→ **GIVEN RECORDS**:
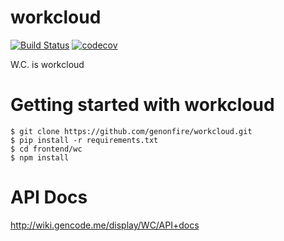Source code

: # workcloud
[![Build Status](https://travis-ci.com/genonfire/workcloud.svg?branch=master)](https://travis-ci.com/genonfire/workcloud) [![codecov](https://codecov.io/gh/genonfire/workcloud/branch/master/graph/badge.svg)](https://codecov.io/gh/genonfire/workcloud)

W.C. is workcloud


# Getting started with workcloud

    $ git clone https://github.com/genonfire/workcloud.git
    $ pip install -r requirements.txt
    $ cd frontend/wc
    $ npm install


# API Docs

http://wiki.gencode.me/display/WC/API+docs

→ **ABOUT THIS TASK**:
The string "install" appears in how many lines above? Answer with the number only.

→ **EXERCISE ANSWER**:
2